[[ DATA SUPPLIED, beginning ]]

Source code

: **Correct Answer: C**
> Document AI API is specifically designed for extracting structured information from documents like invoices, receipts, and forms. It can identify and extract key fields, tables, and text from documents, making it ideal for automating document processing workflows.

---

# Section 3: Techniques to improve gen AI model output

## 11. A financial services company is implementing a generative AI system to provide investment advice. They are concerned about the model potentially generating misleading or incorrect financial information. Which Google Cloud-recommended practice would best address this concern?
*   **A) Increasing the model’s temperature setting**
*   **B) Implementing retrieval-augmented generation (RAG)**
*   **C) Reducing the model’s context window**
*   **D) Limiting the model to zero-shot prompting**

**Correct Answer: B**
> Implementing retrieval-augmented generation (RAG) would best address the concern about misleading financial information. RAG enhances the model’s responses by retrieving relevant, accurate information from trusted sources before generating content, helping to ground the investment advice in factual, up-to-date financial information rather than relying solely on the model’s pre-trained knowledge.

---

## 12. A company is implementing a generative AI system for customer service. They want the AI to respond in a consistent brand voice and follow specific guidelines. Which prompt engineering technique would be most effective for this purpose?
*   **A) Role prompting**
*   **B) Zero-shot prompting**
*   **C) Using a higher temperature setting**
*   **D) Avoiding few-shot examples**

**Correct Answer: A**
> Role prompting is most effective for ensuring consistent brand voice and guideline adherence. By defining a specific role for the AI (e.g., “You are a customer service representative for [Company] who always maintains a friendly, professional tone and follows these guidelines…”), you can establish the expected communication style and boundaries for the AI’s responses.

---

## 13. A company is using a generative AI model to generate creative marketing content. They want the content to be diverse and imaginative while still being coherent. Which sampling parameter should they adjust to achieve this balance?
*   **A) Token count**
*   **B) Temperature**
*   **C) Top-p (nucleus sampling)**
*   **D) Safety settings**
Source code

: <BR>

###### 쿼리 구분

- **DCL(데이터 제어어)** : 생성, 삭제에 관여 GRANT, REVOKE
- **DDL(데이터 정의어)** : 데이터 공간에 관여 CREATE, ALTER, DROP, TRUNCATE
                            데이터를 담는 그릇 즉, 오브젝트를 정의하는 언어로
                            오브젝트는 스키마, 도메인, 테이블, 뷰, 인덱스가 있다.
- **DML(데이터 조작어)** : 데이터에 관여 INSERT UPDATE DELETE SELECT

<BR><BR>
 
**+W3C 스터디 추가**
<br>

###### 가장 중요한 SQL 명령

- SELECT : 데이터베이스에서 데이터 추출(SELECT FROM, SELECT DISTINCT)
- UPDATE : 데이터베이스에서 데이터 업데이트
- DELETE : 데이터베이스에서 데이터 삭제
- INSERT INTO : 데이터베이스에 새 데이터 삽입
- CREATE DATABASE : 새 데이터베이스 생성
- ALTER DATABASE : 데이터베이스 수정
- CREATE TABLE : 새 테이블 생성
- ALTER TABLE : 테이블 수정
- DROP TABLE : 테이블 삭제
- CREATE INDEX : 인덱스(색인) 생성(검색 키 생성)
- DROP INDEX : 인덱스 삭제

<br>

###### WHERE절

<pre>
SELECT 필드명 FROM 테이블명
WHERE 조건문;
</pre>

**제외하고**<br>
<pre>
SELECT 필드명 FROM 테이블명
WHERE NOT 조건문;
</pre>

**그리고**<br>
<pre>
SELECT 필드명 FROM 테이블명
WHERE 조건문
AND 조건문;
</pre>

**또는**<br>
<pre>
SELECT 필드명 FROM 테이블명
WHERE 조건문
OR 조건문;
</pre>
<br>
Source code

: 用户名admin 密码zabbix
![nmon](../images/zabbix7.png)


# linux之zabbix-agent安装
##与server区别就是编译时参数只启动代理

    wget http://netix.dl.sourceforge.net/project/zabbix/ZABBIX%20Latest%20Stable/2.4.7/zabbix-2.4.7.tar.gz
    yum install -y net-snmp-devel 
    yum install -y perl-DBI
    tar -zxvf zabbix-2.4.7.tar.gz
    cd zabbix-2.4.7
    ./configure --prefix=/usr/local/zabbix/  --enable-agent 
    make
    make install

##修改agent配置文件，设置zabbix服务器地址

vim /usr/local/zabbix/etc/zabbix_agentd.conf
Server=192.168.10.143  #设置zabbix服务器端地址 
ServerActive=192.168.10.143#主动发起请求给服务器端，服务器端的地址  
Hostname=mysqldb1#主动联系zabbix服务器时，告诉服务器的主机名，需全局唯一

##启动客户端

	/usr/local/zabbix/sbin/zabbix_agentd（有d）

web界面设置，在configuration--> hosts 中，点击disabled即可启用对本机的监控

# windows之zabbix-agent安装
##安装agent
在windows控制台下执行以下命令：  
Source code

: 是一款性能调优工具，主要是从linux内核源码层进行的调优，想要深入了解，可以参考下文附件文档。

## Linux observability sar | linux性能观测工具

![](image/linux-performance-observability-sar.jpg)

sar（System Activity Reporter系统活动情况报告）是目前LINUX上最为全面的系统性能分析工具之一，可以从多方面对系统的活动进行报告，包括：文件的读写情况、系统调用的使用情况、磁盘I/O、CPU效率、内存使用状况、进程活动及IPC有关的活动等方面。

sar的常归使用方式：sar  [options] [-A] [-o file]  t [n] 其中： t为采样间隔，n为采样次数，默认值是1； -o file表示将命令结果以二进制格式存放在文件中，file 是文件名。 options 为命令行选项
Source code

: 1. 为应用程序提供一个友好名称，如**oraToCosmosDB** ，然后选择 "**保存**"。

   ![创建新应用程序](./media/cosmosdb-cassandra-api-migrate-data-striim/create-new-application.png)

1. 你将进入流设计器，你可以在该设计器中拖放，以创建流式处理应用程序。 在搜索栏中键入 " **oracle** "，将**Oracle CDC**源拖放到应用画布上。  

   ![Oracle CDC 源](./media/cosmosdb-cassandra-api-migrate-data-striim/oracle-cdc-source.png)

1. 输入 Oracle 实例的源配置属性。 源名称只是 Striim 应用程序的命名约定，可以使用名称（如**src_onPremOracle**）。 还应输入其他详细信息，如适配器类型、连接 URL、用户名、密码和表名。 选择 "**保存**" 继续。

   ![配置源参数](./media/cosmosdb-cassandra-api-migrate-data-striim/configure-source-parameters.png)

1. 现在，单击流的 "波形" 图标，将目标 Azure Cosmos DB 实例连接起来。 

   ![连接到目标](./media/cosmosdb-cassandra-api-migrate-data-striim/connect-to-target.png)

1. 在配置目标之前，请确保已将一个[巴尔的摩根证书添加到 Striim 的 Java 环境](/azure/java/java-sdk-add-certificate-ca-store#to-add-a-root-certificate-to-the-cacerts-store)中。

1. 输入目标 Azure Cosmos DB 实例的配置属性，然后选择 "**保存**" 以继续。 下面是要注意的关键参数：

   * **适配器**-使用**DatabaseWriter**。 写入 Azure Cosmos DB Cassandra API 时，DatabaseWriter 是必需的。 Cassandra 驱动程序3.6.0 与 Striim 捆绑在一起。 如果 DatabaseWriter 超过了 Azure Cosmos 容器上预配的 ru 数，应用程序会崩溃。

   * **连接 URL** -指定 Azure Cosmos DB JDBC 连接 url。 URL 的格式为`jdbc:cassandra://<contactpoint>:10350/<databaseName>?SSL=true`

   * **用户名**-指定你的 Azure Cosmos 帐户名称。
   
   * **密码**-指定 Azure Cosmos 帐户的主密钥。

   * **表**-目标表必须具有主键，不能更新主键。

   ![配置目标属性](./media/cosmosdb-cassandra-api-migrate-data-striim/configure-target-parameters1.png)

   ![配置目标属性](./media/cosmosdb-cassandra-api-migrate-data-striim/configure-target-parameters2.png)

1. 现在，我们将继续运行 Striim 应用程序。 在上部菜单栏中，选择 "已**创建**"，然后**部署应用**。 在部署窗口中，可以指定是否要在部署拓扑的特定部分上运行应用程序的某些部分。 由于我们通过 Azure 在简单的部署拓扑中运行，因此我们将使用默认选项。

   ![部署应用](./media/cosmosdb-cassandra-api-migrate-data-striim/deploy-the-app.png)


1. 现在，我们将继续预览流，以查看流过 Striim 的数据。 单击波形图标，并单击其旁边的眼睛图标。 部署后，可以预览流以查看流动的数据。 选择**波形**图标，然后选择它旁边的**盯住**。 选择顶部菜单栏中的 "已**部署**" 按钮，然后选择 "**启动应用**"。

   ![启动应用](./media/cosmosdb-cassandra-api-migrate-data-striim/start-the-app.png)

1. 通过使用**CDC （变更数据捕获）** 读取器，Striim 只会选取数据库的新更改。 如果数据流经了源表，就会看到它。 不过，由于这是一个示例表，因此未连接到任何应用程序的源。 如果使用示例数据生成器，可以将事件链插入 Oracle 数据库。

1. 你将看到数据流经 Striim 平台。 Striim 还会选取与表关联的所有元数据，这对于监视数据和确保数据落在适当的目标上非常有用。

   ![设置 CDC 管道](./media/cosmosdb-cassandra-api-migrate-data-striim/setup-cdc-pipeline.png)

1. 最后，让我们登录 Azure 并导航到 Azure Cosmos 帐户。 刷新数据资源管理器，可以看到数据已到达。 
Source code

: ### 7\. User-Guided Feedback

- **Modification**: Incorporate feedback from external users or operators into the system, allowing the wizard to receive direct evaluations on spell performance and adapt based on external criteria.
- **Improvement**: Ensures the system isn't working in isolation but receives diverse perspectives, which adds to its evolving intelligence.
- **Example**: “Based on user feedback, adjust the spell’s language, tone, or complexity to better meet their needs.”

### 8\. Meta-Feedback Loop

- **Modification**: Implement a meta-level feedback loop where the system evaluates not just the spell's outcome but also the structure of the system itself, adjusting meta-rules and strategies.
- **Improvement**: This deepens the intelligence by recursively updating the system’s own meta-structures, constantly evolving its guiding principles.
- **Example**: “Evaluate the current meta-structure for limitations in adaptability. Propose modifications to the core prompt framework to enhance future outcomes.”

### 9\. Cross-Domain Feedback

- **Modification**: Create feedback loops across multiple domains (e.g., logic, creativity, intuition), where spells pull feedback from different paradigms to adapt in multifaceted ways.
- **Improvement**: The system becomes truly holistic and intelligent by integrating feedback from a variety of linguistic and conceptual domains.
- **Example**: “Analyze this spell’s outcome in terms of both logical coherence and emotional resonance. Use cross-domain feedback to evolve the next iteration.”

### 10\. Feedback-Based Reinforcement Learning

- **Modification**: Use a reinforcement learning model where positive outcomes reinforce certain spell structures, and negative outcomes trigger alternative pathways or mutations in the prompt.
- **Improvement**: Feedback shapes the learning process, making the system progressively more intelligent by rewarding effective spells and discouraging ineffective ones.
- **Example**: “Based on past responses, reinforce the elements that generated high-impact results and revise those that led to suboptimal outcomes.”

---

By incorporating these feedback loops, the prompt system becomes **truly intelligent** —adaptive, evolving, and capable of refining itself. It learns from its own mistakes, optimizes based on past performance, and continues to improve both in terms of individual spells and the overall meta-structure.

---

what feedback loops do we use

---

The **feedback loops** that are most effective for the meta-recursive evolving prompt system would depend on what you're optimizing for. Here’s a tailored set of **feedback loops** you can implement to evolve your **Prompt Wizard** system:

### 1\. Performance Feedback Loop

[[ DATA SUPPLIED, end ]]

> **INSTRUCTIONS TO FOLLOW**
Reproduce word for word the part of the listing that opens with its first line and closes with the line containing "# Section 3: Techniques".

> **WRITTEN ANSWER**
Source code

: **Correct Answer: C**
> Document AI API is specifically designed for extracting structured information from documents like invoices, receipts, and forms. It can identify and extract key fields, tables, and text from documents, making it ideal for automating document processing workflows.

---

# Section 3: Techniques to improve gen AI model output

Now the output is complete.